The Pandora Papers’ political fallout is spreading further across the globe as nations react to political leaders’ involvement in shadowy offshore finance, as exposed by the investigation.
For a second week, findings drawn from the largest-ever leak of offshore data are roiling parliaments, tax authorities and transparency groups.
And in a remarkable coincidence, U.S. President Joe Biden is scheduled to meet his Kenyan counterpart, Uhuru Kenyatta, this Thursday, Oct. 14, to discuss “the need to bring transparency and accountability to domestic and international financial systems”.
The Associated Press reported that the Pandora Papers revelations are expected to be brought up during the Oval Office meeting.
Since the weekend, new countries joined more than a dozen nations that had already vowed investigations stemming from the Pandora Papers, a groundbreaking investigation by the International Consortium of Investigative Journalists and 150 media partners in more than 110 countries around the world.
On Sunday, Ecuador’s legislature voted to launch an investigation into the offshore finances of President Guillermo Lasso to determine whether the head-of-state may have broken the law by moving money into tax havens, according to news reports.
Reporting by ICIJ and its partners showed that Lasso has had ties to 10 offshore companies and trusts in Panama, South Dakota and Delaware.
In response, Lasso told ICIJ that “all past use of any international entity” was legitimate and none of the offshore entities were related to his public service.

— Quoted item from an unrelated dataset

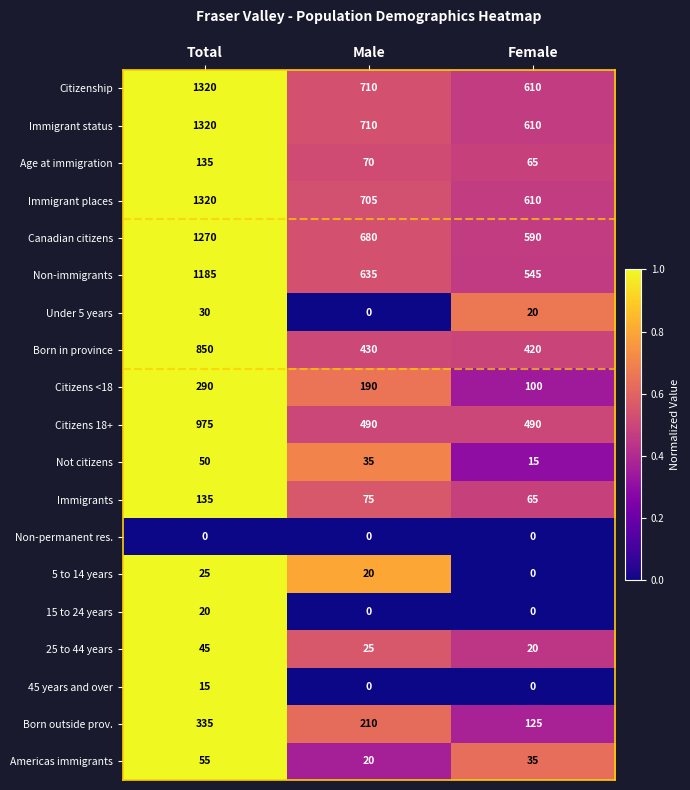

Count the 5 to 14 years values in the range 0 to 25.

3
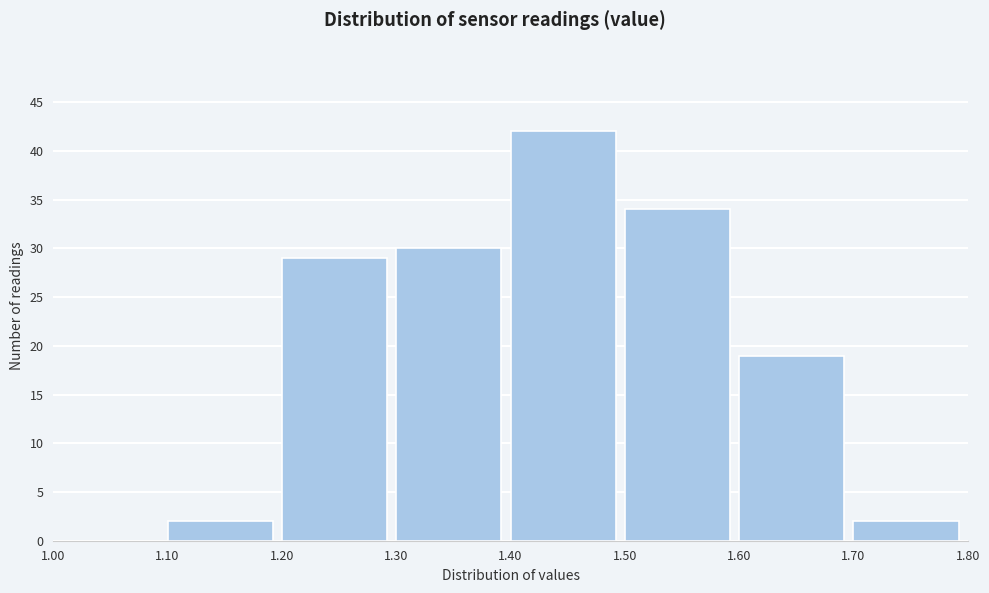

Which range on the x-axis has the tallest bar?

1.40 to 1.50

Lasso also reportedly said that he dissolved his offshore entities in order to enter the presidential election.
The legislature said that the investigation of Lasso’s offshore activity would examine whether Lasso went against the norm that “prohibits candidates and public officials from having their resources or assets in tax havens,” according to AFP. The investigation will reportedly occur over the next 30 days.
In Ukraine, the National Agency for Prevention of Corruption is examining declarations by President Volodymyr Zelenskyy and the head of Ukraine’s Security Service, Ivan Bakanov. NAPC Chairman Oleksandr Novikov said the agency would take into account information published as part of the Pandora Papers investigation.
The Pandora Papers revealed that Zelenskyy and some of his close associates owned shares in an anonymous offshore entity. Documents show that Zelenskyy owned a stake in a shell company registered in the British Virgin Islands called Maltex Multicapital Corp, which is described in leaked records as holding shares in film-production and distribution companies. Zelenskyy did not respond to ICIJ partners’ repeated requests for comment during the reporting of the Pandora Papers.
In Canada, national tax authorities announced they were examining Pandora Papers information about local taxpayers. The Canada Revenue Agency said it was currently “identifying how to integrate Pandora Papers information” with the agency’s data and was “working with our international partners to pool resources and share information to develop an accurate picture of what the data is telling us,” according to Canada’s CTV News.
Last week, the Toronto Star, one of ICIJ’s partners in Canada, revealed the offshore holdings of numerous high-profile Canadians, including billionaires, an Olympian, and a pornography magnate. The CRA’s announcement follows calls from Ottawa legislators for investigations in response to those reports.
“According to the parliamentary budget officer, we lose over $25 billion each and every year to overseas tax havens,” said finance critic Peter Julian of the New Democratic Party, according to the Toronto Star. “It’s simply an untenable situation when you have the ultra-rich getting away with so much, and so many Canadians struggling with so little.
In Costa Rica, authorities announced that the local tax agency will address the involvement of Costa Rican taxpayers using offshore maneuvers revealed in the Pandora Papers.
In authoritarian Azerbaijan, where elections are rigged and political opponents repressed, an opposition party is demanding an explanation from the country’s president, Ilham Aliyev, over the naming of Aliyev and some of his family members in the Pandora Papers.
According to the website JAMnews, the Movement for Democracy and Prosperity, an Azerbaijani opposition group led by a U.S. based activist, has called on the Aliyevs to publicly explain significant real estate deals with offshore connections.
“No one doubts that dirty corruption money is the source of this business. For the reason that it would take Ilham Aliyev 3,070 years to accumulate such an amount, given his average salary for the reporting period,” said the statement from the group.
In Uruguay, the government entity that investigates money laundering and financing of terrorism will launch an investigation about the role of some law firms operating in the country that provide offshore services for clients around the world.
ICIJ’s partner Semanario Búsqueda reported that the agency said it is analyzing whether the anti-money laundering authorities should supervise the work of the firm Aleman, Cordero, Galindo & Lee (Alcogal), which has an office in Montevideo. Alcogal is one of the 14 offshore services providers whose leaked documents form the basis of the Pandora Papers investigation.